1. I am of opinion that the subordinate Courts were correct in holding that the present suit was not barred by res judicata. The plaintiff, who is obviously a persistent claimant, sued in 1912 in the revenue Court for the ejectment of the defendant from pasture land. The revenue Court refused to take cognizance on the ground that the revenue Court had no jurisdiction. For that reason the plaintiff's suit was dismissed. It is true that the plaint ought to have been returned. This was a defect of procedure, but did not amount to any decision on the matter in issue. There was again litigation in 1922 in the revenue Court, which again denied jurisdiction. Subsequently the present Tenancy Act (3 of 1926) was passed and the revenue Court was definitely given jurisdiction to deal with ejectment suits relating to pasture land. The plaintiff again went to the revenue Court for ejectment of the defendant and succeeded this time. The defence of res judicata was not accepted, and I think rightly.

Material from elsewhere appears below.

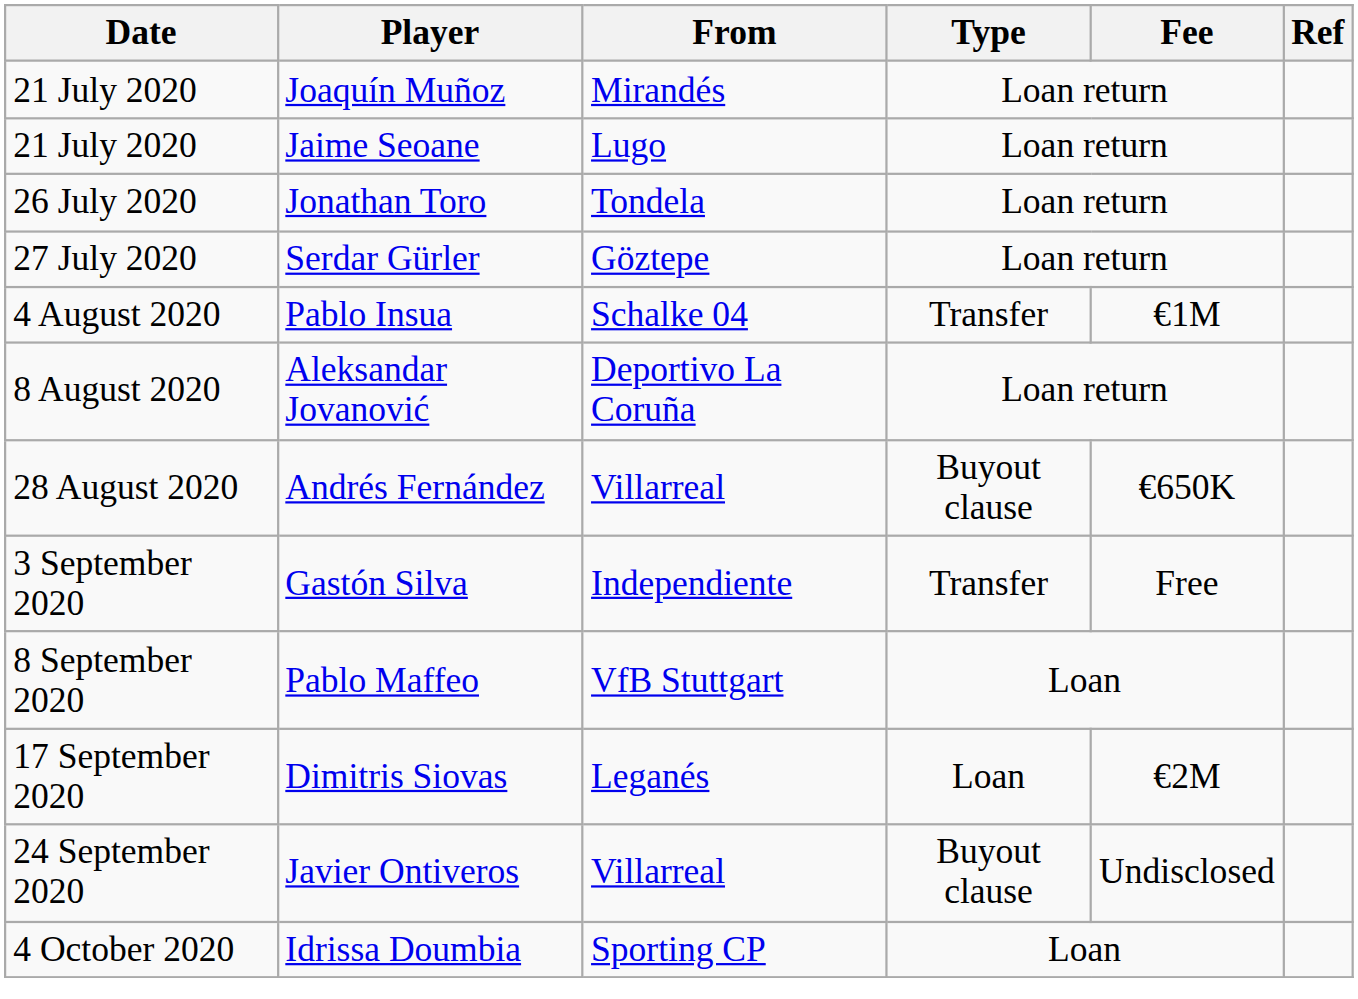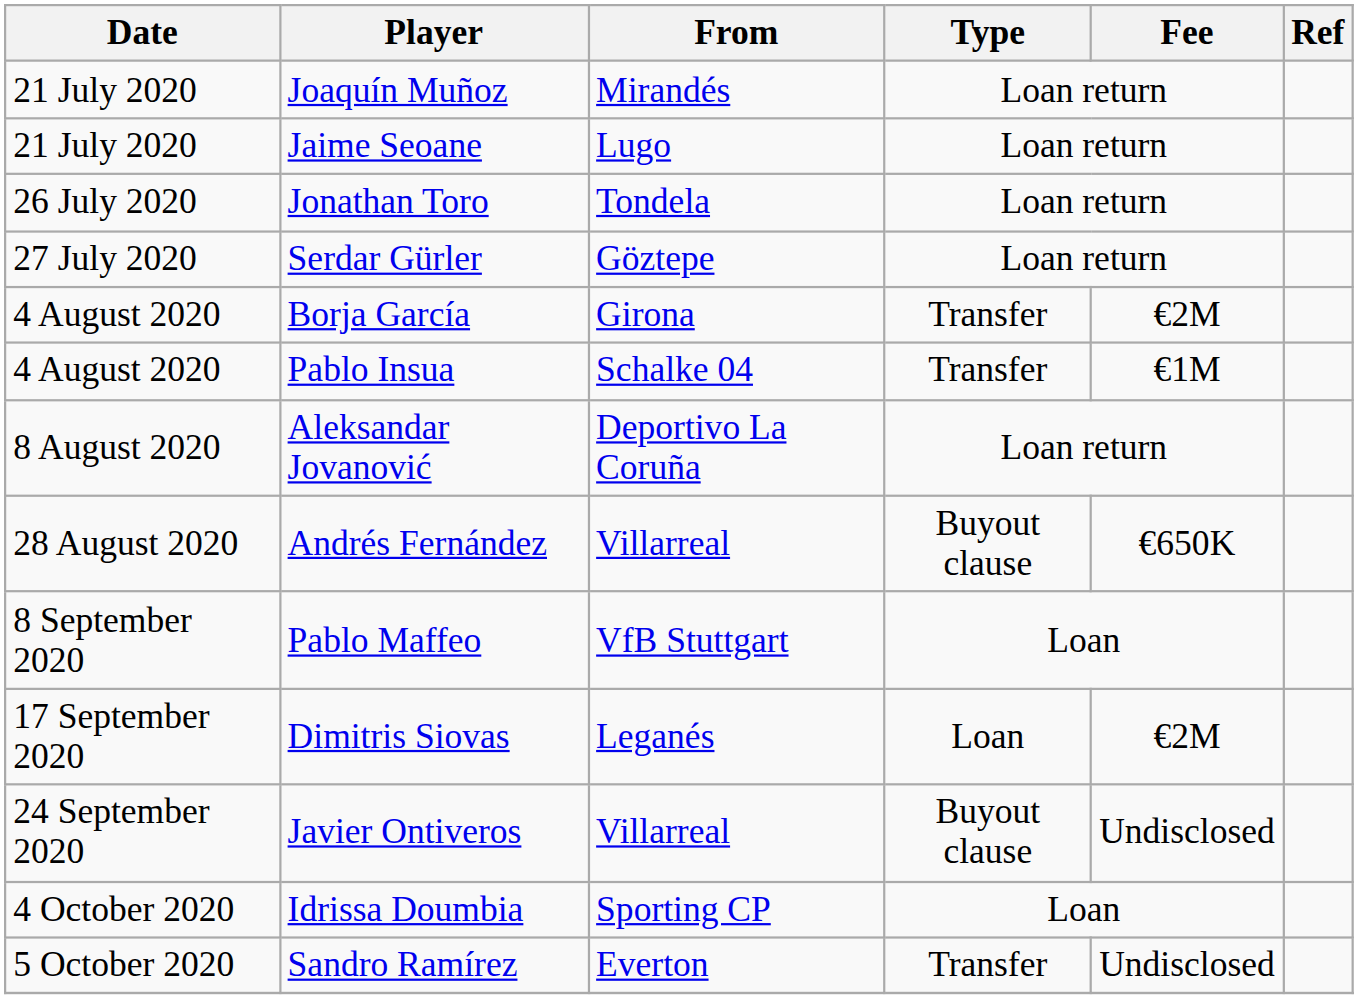+ row: 4 August 2020 | Borja García | Girona | Transfer | €2M
- row: 3 September 2020 | Gastón Silva | Independiente | Transfer | Free
+ row: 5 October 2020 | Sandro Ramírez | Everton | Transfer | Undisclosed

2. The learned Counsel for the defendant-appellant quoted two rulings, Lakshman Rao v. Balkrishan  33 Bom. 617 and John Lemm v. Thomas Alexander Mitchell  A. C. 400. In both those cases the previous litigation had decided the matter on the merits and the Court had not refused jurisdiction. The observations of their Lordships of the Privy Council at p. 405 in Appeal Cases are very pertinent. The contention was raised on behalf of the plaintiff that the previous judgment only decided a preliminary point as to the jurisdiction of the Court. Their Lordships disagreed with this view of the previous proceedings and held that the substance of the matter was decided in the previous litigation. It appears to be apparent from these words that if in the former litigation the Court had denied jurisdiction there would not have been a bar of res judicata. The same was the case in the Bombay ruling, where in the previous litigation the matter was heard and finally decided. According to the provisions of Section 11, Civil P.C., a Court is forbidden from trying any suit or issue if the matter directly and substantially in issue has been directly and substantially in issue in a former suit between the same parties...and has been heard and finally decided by such Court. The matter in issue between the parties here has never been heard and finally decided in any suit.
3. As regards ground of appeal No. 3, the lower appellate Court has duly dealt with the matter and held against the defendant as a finding of fact. I dismiss the appeal with costs.